2. Maintain a Separate Unstemmed Vocabulary
Create a parallel FTS5 table without stemming dedicated to vocabulary extraction. Combine this with the stemmed index for querying:
-- Original stemmed index for search
CREATE VIRTUAL TABLE content_fts USING fts5(name, keywords, content='content', tokenize='porter ascii');
-- Unstemmed index for vocabulary
CREATE VIRTUAL TABLE content_fts_raw USING fts5(name, keywords, content='content', tokenize='ascii');
CREATE VIRTUAL TABLE content_vocab_raw USING fts5vocab('content_fts_raw', 'row');
-- Populate Spellfix1 from the unstemmed vocab
INSERT INTO spellfix1_vocab(word) SELECT term FROM content_vocab_raw;
This decouples search optimization from vocabulary preservation, allowing both systems to operate optimally.

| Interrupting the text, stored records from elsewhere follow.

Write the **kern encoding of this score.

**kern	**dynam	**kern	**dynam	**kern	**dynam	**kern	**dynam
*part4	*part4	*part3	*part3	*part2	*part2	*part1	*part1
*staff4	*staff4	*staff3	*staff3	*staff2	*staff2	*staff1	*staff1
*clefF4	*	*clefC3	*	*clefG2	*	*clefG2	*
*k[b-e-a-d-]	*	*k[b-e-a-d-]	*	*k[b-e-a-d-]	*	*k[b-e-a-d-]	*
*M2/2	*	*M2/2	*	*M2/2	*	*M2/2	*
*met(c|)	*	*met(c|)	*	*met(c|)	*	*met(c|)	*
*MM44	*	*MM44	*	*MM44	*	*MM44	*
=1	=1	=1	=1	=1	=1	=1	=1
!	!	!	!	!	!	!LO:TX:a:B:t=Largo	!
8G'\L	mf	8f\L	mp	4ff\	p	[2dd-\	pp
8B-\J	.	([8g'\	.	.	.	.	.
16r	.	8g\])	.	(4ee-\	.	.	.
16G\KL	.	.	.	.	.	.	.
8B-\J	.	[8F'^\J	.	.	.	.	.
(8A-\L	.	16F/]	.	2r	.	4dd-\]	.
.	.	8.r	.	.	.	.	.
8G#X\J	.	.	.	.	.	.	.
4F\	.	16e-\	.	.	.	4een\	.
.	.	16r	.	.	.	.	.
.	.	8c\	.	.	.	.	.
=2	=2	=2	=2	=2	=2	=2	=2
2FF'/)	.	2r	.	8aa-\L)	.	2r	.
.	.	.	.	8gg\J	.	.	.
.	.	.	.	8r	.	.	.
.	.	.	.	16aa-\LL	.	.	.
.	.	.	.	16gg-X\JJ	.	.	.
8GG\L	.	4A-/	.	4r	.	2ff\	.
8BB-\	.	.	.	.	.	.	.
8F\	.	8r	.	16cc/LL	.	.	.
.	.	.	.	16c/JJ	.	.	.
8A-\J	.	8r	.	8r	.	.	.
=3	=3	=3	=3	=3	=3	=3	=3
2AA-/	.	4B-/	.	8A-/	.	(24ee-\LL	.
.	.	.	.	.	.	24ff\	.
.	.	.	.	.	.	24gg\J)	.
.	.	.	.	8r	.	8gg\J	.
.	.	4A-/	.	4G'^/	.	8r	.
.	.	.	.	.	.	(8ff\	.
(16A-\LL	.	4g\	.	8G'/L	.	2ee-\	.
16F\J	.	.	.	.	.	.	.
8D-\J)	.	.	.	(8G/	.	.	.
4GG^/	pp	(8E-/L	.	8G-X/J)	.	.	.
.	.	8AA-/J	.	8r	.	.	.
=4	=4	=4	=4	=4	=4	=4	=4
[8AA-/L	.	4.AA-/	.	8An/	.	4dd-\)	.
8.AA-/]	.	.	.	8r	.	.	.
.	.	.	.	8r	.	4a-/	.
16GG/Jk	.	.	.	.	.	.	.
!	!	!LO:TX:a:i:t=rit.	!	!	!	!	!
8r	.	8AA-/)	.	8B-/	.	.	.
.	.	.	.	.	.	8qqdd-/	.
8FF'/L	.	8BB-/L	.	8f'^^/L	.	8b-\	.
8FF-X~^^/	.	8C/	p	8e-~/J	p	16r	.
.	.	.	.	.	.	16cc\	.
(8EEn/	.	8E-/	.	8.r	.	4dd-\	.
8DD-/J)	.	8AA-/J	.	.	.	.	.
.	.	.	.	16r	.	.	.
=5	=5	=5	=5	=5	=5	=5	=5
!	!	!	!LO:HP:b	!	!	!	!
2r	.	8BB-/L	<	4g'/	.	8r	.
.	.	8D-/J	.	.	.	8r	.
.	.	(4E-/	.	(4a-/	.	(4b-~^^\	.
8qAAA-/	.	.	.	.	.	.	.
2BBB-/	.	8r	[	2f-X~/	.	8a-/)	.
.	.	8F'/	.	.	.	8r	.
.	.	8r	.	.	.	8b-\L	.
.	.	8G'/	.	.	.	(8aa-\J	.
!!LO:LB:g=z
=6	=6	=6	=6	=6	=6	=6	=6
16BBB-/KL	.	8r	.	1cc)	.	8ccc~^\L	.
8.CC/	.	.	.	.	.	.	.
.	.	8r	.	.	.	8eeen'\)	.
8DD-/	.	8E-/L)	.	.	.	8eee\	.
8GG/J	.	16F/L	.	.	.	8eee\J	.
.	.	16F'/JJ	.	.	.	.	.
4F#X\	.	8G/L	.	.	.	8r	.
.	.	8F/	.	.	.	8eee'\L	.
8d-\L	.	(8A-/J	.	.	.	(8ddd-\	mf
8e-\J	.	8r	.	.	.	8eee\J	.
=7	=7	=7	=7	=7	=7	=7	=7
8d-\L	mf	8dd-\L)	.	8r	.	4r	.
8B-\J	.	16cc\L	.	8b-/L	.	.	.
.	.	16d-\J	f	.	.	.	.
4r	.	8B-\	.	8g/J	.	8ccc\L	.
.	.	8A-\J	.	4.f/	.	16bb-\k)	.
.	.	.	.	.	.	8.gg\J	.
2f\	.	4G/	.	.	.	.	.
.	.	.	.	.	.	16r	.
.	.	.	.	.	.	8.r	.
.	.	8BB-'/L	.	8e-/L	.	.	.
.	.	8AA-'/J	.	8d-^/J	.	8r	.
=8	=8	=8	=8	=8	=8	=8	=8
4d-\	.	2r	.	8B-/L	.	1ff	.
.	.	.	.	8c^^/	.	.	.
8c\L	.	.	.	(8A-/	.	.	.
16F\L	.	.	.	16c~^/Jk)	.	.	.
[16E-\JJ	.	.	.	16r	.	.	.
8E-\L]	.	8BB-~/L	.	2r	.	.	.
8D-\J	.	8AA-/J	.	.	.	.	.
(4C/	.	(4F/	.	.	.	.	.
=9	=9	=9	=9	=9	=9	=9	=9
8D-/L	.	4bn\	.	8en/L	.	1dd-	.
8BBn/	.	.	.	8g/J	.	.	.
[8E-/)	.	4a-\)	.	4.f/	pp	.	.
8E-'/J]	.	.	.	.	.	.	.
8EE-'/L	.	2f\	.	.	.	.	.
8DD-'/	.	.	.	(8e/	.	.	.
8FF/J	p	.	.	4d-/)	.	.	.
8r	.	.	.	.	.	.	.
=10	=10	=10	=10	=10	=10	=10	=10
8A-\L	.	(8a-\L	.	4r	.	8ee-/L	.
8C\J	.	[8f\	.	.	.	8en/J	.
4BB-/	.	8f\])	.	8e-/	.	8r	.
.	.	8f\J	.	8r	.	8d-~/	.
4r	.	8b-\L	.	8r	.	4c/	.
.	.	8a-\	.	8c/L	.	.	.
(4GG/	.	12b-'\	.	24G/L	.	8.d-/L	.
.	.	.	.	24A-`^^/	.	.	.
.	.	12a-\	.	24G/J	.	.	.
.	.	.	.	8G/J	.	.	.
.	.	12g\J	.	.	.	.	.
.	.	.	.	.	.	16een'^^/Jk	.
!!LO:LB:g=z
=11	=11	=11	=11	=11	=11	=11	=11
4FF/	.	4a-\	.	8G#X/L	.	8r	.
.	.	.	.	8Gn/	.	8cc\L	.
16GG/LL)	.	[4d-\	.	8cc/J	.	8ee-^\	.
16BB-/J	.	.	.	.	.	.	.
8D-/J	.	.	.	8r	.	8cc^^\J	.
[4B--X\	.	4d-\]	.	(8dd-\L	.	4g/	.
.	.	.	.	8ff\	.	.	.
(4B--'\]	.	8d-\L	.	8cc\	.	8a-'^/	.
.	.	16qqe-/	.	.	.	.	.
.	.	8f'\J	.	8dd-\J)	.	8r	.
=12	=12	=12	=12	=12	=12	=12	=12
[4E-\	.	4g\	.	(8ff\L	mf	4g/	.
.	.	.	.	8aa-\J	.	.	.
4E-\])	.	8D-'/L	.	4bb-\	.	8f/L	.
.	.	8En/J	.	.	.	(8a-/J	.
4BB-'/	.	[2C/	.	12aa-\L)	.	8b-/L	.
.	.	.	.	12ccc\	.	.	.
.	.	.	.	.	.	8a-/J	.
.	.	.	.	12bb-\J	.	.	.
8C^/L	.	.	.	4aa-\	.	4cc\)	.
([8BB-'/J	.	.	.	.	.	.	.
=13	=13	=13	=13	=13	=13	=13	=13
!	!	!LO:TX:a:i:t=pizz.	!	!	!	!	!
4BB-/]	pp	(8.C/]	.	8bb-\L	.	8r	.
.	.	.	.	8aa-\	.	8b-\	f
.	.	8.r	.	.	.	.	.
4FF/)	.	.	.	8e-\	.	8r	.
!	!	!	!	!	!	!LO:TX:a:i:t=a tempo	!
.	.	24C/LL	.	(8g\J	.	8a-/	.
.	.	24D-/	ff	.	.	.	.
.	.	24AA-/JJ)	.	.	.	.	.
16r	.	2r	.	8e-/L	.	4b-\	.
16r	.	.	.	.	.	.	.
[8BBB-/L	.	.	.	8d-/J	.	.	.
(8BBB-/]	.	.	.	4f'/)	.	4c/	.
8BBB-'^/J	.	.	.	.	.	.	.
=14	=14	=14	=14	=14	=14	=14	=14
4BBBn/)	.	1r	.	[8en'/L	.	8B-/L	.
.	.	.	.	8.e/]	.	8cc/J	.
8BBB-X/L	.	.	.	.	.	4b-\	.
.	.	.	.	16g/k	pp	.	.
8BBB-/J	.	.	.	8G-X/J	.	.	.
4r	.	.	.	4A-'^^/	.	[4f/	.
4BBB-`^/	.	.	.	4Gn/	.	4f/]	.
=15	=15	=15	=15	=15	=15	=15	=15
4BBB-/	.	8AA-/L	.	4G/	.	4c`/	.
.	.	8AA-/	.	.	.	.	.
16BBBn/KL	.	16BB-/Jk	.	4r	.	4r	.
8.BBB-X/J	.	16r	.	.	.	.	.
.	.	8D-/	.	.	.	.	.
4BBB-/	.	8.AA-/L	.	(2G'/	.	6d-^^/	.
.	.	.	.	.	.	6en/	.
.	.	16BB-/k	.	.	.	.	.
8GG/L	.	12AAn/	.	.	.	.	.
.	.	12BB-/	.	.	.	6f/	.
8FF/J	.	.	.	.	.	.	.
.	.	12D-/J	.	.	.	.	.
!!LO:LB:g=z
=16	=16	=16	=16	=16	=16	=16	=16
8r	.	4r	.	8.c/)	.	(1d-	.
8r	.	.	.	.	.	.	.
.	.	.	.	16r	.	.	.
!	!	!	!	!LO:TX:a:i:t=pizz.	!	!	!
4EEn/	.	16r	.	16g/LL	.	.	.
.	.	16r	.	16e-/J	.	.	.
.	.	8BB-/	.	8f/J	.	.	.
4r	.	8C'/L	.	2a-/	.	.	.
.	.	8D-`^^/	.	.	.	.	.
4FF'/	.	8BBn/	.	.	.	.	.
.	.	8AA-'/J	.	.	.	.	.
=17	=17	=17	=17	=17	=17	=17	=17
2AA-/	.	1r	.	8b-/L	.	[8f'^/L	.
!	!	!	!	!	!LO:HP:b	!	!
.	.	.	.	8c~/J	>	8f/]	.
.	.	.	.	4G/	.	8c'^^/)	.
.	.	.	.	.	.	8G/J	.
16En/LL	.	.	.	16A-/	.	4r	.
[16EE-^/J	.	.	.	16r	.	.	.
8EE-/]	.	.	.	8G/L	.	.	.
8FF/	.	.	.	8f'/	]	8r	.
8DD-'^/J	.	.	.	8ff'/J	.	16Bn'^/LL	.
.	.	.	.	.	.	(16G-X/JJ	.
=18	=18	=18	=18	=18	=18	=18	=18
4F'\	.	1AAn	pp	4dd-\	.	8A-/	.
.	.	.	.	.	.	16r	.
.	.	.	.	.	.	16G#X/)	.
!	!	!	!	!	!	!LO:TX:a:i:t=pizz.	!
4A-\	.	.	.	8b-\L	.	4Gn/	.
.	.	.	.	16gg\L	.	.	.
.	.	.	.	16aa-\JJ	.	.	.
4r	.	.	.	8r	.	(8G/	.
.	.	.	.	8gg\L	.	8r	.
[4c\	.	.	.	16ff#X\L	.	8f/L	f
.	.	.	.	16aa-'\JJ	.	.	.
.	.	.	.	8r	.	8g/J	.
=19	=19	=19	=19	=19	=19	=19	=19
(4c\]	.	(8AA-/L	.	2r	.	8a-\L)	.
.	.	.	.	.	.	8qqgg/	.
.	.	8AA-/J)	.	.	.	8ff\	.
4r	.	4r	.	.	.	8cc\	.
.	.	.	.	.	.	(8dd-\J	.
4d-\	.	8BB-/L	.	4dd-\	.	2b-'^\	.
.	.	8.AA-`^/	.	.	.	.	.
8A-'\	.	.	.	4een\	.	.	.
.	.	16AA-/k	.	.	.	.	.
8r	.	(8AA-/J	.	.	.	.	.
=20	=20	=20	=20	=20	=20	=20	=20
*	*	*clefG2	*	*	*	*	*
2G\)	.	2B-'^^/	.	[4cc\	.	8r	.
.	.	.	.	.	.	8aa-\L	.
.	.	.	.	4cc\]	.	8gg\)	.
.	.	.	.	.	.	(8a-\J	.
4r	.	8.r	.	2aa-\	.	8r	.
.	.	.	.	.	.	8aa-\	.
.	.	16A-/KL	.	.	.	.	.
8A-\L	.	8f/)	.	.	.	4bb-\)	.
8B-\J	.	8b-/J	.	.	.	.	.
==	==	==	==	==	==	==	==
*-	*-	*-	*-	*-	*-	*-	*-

3. Augment the Base Table with Unstemmed Terms
Store the original terms alongside their stemmed counterparts in the base table. Use triggers to populate both versions:
ALTER TABLE content ADD COLUMN keywords_raw TEXT;
CREATE TRIGGER content_ai AFTER INSERT ON content
BEGIN
INSERT INTO content_fts (name, keywords)
VALUES (new.name, stem_function(new.keywords)); -- Apply stemming programmatically
UPDATE content SET keywords_raw = new.keywords WHERE rowid = new.rowid;
END;
Here, stem_function
represents a custom stemming routine applied during insertion. The keywords_raw
column preserves the original terms for use in Spellfix1 or other systems.
4. Custom Tokenizer with Stemming Bypass
Develop a custom FTS5 tokenizer that emits both stemmed and unstemmed tokens. This requires modifying the SQLite build to include a tokenizer that duplicates terms:
// Example tokenizer emitting original and stemmed terms
static int xTokenize(
void *pCtx,
const char *pText, int nText,
Fts5Token *pToken
){
// Emit original term
pToken->pText = pText;
pToken->nText = nText;
xToken(pCtx, 0, pText, nText, 0, 0);
// Emit stemmed term
char *pStemmed = porter_stem(pText, nText);
xToken(pCtx, 0, pStemmed, strlen(pStemmed), 0, 0);
sqlite3_free(pStemmed);
return SQLITE_OK;
}
Register this tokenizer as dual_porter
and use it in the FTS5 table:
CREATE VIRTUAL TABLE content_fts USING fts5(
name, keywords,
content='content',
tokenize='dual_porter ascii'
);
The fts5vocab table will now contain both original and stemmed terms, allowing Spellfix1 to reference the unmodified versions.
5. Post-Process Vocabulary Table Outputs
If modifying the database schema is impractical, apply a reverse-stemming mapping to the fts5vocab terms before feeding them to Spellfix1. This requires maintaining a lookup table that maps stems to their most frequent original forms:
-- Example mapping table
CREATE TABLE stem_mapping (
stem TEXT PRIMARY KEY,
original TEXT
);
-- Populate by analyzing the base table
INSERT INTO stem_mapping
SELECT DISTINCT
porter_stem(keywords) AS stem,
keywords AS original
FROM content;
-- Query Spellfix1 with mapped terms
SELECT word FROM spellfix1_vocab
WHERE word IN (SELECT original FROM stem_mapping WHERE stem = ?);
This method approximates the original terms but depends on the accuracy of the mapping table.
6. Hybrid Search-Vocabulary Schema
Combine the stemmed FTS5 index with a separate Spellfix1 table populated directly from the base table:
-- Populate Spellfix1 from the base table's keywords
INSERT INTO spellfix1_vocab(word)
SELECT DISTINCT trim(keywords, ',') FROM content;
-- Split keywords into individual terms
WITH split(word) AS (
SELECT value FROM json_each('["' || replace(keywords, ',', '","') || '"]')
)
INSERT INTO spellfix1_vocab(word)
SELECT word FROM split;
This bypasses fts5vocab entirely, ensuring Spellfix1 references the original terms.
By implementing one of these solutions, developers can reconcile the conflict between search optimization (via stemming) and accurate spell-checking or vocabulary reporting. The optimal approach depends on the specific requirements for search recall, storage overhead, and system complexity.